Stop at the line that contains "assign rt = Instr[20:16];". Until then, set down each line of the records exactly, beginning with the first, and skip pictures.

Records from a data source:
- - - - -

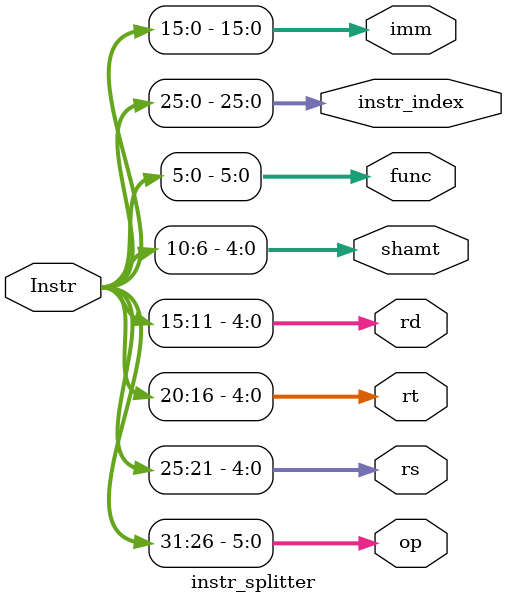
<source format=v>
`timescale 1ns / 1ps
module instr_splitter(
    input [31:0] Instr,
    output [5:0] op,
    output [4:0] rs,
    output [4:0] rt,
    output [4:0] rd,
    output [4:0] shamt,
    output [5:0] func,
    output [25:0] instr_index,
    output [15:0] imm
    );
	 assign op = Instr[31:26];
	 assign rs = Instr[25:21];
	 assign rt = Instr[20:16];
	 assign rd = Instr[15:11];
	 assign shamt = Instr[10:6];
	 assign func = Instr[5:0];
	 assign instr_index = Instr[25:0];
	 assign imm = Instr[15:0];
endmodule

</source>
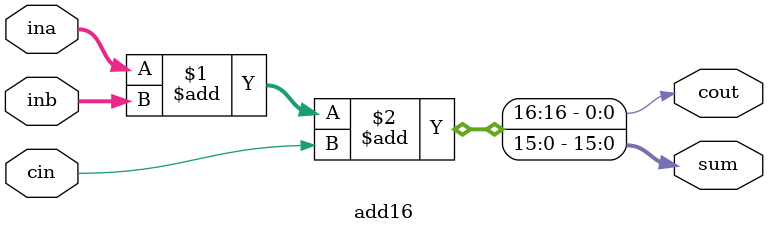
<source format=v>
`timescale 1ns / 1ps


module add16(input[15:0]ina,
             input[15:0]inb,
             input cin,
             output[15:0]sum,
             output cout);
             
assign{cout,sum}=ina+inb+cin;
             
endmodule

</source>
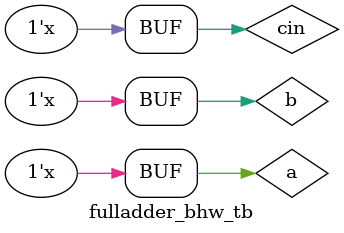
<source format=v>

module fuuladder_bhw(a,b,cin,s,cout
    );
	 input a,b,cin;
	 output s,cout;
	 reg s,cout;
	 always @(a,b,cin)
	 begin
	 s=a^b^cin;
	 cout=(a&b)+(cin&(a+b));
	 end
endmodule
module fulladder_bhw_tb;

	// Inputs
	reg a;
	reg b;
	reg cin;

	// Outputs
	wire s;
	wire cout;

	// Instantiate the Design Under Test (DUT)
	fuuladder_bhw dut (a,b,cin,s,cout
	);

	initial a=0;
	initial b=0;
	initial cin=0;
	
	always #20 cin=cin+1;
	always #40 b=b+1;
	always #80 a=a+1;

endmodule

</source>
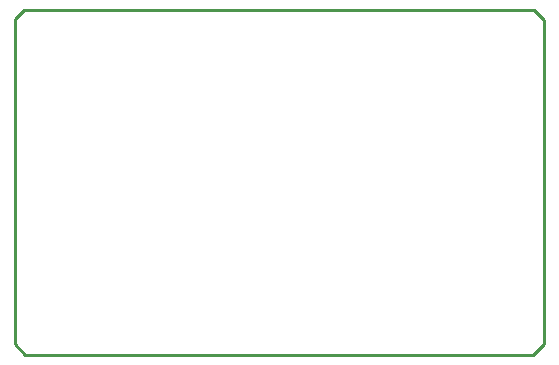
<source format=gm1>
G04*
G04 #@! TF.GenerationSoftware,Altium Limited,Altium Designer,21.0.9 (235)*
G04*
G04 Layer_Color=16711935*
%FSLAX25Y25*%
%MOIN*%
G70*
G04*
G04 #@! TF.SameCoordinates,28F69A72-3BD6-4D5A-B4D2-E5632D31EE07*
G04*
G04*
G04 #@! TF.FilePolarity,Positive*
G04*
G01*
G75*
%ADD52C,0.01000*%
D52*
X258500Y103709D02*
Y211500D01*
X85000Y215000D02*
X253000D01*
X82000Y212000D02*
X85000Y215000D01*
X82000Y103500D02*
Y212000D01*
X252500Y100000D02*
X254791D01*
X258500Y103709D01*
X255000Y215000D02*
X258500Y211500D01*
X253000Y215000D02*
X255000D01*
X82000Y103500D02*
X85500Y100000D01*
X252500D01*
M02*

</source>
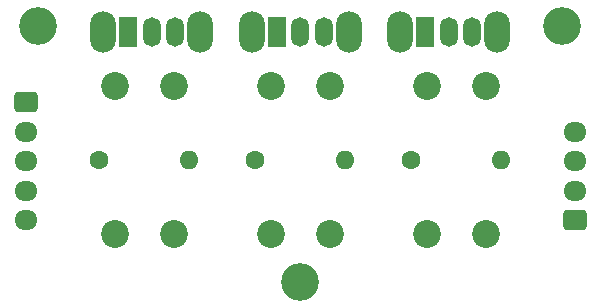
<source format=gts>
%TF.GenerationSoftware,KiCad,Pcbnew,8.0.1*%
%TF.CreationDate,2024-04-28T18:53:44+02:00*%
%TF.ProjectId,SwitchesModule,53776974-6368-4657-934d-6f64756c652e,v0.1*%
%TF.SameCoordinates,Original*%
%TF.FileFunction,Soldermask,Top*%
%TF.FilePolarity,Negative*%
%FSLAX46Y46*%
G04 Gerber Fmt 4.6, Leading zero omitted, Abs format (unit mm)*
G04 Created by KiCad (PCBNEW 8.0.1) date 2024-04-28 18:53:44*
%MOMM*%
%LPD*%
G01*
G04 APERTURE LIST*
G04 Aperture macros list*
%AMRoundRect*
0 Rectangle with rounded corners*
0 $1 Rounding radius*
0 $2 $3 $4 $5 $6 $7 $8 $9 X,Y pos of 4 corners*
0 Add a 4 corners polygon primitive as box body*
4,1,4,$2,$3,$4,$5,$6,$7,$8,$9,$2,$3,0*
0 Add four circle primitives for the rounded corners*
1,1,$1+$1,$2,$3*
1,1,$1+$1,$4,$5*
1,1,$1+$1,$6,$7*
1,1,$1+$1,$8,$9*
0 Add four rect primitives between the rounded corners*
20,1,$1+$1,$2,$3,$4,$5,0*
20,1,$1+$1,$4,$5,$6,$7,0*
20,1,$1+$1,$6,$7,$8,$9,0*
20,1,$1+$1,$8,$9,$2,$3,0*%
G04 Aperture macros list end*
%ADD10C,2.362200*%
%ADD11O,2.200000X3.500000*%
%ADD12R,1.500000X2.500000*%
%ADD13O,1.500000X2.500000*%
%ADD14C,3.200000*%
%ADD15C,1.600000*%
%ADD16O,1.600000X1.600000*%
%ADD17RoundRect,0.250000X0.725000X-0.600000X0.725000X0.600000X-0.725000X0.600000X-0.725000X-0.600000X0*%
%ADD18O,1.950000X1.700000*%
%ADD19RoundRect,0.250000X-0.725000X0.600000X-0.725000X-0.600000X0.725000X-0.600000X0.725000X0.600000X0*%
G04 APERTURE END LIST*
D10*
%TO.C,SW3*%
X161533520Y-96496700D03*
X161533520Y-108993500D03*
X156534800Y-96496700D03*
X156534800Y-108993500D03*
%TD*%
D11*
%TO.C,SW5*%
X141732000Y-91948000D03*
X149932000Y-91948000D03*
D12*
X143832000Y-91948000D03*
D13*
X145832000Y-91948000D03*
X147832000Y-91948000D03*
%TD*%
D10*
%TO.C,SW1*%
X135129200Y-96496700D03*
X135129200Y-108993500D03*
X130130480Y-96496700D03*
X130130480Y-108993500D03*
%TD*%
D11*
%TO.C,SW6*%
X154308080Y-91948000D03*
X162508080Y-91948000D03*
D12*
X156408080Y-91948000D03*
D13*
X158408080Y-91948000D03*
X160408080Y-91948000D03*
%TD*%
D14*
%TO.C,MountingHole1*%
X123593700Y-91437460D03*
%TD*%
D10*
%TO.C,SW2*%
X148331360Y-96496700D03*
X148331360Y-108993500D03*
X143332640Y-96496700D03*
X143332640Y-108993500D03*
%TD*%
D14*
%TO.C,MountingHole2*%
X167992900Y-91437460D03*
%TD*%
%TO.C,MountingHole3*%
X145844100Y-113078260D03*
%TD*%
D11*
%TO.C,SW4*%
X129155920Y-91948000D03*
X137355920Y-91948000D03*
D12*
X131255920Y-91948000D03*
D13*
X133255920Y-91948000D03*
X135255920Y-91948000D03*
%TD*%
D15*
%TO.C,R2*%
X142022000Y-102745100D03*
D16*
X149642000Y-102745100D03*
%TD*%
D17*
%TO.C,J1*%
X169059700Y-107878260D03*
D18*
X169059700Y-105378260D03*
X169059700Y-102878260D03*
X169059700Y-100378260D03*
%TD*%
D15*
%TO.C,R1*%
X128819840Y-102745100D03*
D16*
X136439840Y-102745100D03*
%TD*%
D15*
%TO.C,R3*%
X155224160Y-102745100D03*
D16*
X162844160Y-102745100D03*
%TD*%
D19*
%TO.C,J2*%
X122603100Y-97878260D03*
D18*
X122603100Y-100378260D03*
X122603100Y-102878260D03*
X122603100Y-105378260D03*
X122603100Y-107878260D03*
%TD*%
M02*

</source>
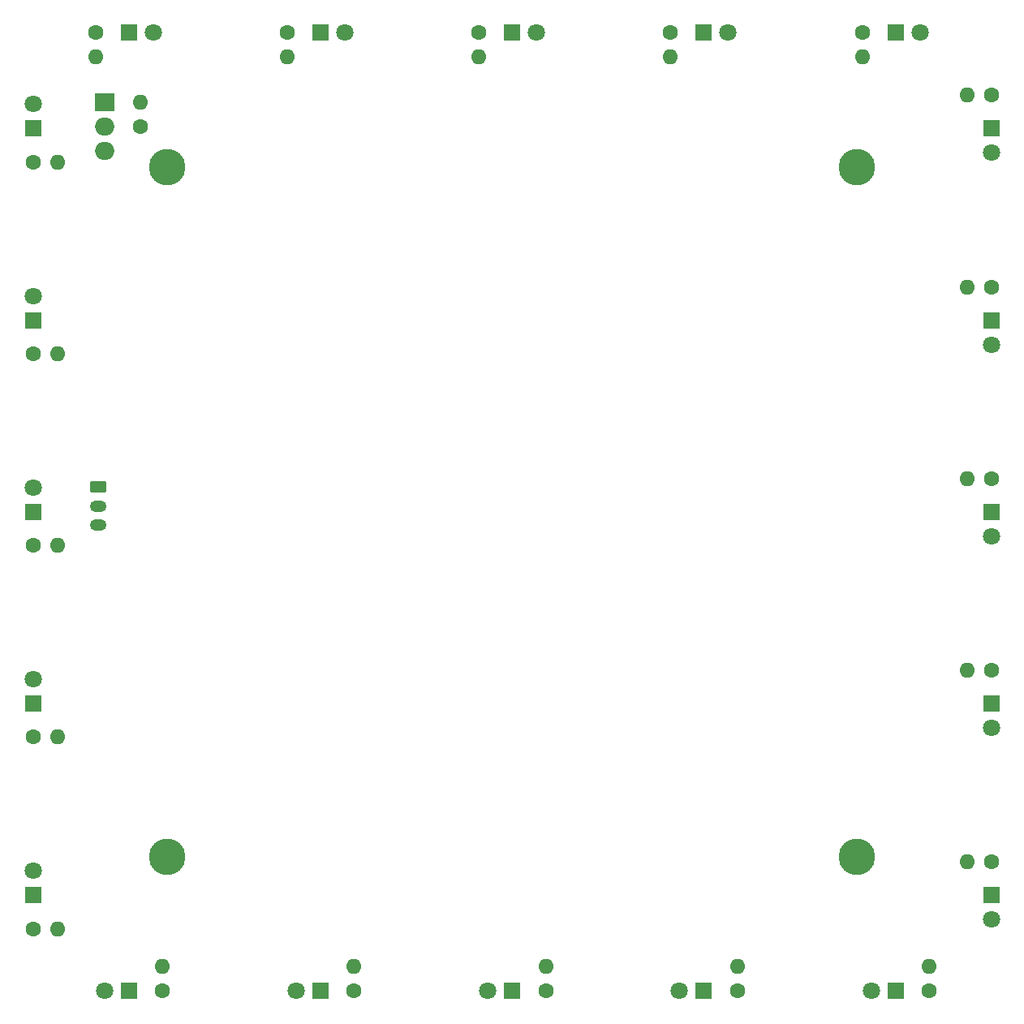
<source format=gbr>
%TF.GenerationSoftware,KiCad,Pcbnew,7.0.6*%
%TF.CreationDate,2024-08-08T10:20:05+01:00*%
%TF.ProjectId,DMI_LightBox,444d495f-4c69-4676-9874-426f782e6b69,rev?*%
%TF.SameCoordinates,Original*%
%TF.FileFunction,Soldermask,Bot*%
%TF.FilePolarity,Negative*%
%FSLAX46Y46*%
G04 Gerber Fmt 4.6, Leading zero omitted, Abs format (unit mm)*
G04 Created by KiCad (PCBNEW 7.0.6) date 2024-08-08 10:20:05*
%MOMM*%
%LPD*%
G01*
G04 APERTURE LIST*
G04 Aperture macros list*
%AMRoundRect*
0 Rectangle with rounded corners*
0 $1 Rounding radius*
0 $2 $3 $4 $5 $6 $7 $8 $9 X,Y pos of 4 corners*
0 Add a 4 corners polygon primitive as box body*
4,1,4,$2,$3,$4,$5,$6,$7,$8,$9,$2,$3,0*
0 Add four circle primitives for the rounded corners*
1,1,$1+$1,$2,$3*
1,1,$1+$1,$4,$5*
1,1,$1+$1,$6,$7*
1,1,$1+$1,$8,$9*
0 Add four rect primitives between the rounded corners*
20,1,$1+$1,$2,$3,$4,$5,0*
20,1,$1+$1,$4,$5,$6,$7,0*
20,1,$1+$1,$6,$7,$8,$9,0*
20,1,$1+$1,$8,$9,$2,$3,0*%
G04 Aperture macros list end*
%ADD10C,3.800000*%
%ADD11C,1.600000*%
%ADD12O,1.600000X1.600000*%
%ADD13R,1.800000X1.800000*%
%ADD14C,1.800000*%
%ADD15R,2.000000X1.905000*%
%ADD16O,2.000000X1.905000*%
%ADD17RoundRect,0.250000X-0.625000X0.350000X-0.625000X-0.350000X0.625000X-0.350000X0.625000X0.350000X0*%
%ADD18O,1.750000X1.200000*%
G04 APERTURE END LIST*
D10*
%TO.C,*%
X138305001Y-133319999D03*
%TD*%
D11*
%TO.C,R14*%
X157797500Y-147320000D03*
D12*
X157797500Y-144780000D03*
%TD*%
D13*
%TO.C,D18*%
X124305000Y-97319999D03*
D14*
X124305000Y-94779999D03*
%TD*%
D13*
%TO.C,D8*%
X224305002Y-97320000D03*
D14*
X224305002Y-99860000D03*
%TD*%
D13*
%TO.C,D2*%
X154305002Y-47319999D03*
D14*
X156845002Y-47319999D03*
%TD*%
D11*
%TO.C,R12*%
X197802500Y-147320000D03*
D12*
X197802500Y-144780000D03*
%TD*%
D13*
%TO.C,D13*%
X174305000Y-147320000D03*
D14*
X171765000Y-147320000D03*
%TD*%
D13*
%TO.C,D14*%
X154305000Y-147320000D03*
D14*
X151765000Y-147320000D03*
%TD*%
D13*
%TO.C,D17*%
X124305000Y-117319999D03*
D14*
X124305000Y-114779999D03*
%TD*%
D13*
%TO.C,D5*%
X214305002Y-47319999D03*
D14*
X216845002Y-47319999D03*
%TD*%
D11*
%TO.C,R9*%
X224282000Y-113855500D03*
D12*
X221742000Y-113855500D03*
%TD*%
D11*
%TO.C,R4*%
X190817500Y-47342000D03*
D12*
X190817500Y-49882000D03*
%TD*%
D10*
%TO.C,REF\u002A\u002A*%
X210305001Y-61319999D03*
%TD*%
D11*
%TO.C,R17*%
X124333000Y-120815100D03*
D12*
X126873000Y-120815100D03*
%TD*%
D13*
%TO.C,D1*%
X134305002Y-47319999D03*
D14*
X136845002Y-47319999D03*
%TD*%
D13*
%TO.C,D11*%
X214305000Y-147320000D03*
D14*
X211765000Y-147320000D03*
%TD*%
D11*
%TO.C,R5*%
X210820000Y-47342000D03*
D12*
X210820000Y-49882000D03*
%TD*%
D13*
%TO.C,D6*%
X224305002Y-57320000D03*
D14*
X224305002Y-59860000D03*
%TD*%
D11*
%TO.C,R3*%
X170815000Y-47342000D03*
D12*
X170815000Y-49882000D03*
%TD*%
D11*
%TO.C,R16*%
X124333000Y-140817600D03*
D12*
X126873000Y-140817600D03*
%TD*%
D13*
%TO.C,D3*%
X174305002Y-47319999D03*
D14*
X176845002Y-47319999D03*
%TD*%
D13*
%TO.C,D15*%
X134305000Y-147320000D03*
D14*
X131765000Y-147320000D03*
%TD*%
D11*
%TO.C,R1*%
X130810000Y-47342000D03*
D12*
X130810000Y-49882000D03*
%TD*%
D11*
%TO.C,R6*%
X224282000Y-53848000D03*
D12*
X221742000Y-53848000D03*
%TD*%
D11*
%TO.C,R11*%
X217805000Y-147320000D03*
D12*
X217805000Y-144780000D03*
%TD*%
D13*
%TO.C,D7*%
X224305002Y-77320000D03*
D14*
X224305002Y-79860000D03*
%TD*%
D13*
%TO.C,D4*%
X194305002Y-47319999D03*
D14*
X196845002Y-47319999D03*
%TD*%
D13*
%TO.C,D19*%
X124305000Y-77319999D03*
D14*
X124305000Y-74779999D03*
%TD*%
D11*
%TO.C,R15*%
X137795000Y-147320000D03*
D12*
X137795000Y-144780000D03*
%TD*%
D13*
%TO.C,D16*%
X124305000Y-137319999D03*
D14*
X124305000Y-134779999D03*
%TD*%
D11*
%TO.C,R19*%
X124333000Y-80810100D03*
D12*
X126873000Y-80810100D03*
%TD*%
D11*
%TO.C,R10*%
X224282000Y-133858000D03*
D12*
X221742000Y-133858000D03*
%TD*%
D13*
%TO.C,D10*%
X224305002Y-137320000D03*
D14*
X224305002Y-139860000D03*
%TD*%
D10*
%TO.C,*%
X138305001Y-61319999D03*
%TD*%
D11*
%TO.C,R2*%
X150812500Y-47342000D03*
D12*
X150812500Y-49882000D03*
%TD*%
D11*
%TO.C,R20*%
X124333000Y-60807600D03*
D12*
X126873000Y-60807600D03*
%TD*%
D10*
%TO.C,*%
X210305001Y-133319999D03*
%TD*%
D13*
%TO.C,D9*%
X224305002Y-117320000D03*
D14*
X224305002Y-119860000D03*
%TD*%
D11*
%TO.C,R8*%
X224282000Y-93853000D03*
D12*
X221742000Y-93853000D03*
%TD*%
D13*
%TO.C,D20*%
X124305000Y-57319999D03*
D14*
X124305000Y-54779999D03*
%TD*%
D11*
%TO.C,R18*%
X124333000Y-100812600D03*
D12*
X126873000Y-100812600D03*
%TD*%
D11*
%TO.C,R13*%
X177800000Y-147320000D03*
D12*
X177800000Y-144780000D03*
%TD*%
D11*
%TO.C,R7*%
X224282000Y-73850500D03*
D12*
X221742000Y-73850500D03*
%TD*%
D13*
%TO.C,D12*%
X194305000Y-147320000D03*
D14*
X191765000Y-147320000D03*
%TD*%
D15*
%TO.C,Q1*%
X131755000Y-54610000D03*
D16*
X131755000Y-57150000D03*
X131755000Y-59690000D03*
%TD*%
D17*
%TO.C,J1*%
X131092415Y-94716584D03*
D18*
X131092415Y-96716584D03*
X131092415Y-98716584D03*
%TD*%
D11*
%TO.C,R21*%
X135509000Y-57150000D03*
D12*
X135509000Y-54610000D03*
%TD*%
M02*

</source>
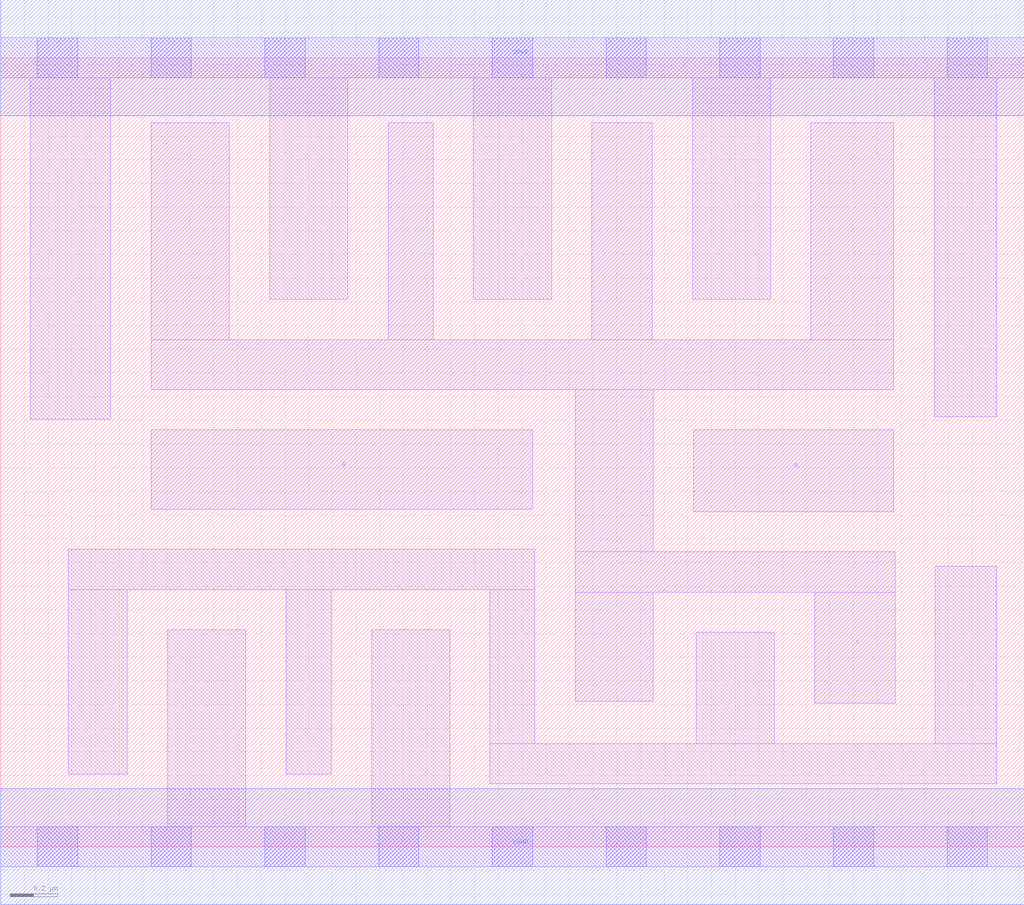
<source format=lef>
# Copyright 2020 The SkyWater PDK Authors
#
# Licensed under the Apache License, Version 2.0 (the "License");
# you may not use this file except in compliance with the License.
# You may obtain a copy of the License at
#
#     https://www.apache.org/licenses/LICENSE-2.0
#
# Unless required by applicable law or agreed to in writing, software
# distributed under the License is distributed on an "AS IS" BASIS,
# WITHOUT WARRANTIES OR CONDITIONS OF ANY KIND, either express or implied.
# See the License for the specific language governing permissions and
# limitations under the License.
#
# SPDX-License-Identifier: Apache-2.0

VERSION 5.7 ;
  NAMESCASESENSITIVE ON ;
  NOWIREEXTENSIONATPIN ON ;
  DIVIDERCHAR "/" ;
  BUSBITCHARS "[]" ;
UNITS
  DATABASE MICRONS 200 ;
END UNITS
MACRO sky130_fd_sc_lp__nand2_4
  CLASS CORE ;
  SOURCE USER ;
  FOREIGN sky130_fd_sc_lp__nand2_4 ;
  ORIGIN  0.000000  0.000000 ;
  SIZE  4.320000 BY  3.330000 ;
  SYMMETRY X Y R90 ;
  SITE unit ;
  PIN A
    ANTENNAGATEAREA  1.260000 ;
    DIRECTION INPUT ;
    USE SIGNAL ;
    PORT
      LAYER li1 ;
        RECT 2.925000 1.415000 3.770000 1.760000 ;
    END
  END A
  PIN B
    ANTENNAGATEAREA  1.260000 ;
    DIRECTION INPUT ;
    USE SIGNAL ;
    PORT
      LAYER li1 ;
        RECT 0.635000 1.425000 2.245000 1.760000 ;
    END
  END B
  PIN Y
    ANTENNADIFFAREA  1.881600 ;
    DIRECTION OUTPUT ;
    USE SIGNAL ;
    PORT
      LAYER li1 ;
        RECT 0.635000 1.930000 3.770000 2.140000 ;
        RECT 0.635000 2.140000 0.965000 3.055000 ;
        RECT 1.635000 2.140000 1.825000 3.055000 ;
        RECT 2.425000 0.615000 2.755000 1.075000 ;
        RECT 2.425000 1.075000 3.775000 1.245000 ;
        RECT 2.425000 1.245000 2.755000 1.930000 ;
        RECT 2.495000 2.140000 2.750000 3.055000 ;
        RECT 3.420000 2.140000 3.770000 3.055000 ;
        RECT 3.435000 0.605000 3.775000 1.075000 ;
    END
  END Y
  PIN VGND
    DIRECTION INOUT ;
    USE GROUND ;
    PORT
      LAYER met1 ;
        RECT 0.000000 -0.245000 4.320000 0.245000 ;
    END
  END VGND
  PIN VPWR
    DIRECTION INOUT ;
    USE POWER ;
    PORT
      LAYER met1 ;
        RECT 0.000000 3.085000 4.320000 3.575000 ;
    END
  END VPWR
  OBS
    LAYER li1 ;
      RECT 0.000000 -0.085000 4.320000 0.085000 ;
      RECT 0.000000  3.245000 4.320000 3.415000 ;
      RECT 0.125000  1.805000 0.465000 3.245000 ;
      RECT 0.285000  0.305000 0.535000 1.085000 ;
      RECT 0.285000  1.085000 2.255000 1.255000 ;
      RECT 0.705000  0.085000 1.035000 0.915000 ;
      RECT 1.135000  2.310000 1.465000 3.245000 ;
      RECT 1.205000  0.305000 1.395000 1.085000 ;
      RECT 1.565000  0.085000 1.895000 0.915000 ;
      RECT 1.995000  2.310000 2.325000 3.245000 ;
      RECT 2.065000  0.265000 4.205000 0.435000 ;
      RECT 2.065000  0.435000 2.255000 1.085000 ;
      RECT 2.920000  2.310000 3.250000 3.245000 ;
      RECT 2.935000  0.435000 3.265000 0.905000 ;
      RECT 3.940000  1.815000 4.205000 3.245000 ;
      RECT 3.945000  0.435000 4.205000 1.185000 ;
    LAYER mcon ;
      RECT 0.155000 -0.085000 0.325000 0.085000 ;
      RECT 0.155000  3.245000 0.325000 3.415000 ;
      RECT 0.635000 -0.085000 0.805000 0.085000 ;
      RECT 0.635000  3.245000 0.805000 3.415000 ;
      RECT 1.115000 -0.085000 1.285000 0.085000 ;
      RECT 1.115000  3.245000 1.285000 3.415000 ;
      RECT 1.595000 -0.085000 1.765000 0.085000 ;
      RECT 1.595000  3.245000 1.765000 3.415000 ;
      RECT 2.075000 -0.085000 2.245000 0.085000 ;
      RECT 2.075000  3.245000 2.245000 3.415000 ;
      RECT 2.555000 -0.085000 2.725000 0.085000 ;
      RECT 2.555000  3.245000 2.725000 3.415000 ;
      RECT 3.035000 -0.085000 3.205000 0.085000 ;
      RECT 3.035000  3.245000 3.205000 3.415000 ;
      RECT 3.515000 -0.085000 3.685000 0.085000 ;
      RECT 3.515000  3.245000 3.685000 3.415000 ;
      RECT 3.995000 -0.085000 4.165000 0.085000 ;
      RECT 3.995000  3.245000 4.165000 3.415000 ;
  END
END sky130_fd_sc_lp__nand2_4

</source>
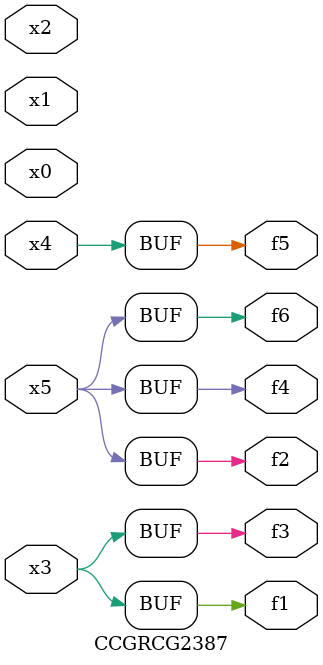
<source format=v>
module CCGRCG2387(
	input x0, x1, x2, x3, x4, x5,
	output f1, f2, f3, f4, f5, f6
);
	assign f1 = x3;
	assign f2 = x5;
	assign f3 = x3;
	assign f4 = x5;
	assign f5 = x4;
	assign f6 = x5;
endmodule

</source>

- - - - -

OUTPUT OF THE EXERCISE:
<source format=v>
`timescale 1ns / 1ps
module instr_splitter(
    input [31:0] Instr,
    output [5:0] op,
    output [4:0] rs,
    output [4:0] rt,
    output [4:0] rd,
    output [4:0] shamt,
    output [5:0] func,
    output [25:0] instr_index,
    output [15:0] imm
    );
	 assign op = Instr[31:26];
	 assign rs = Instr[25:21];
	 assign rt = Instr[20:16];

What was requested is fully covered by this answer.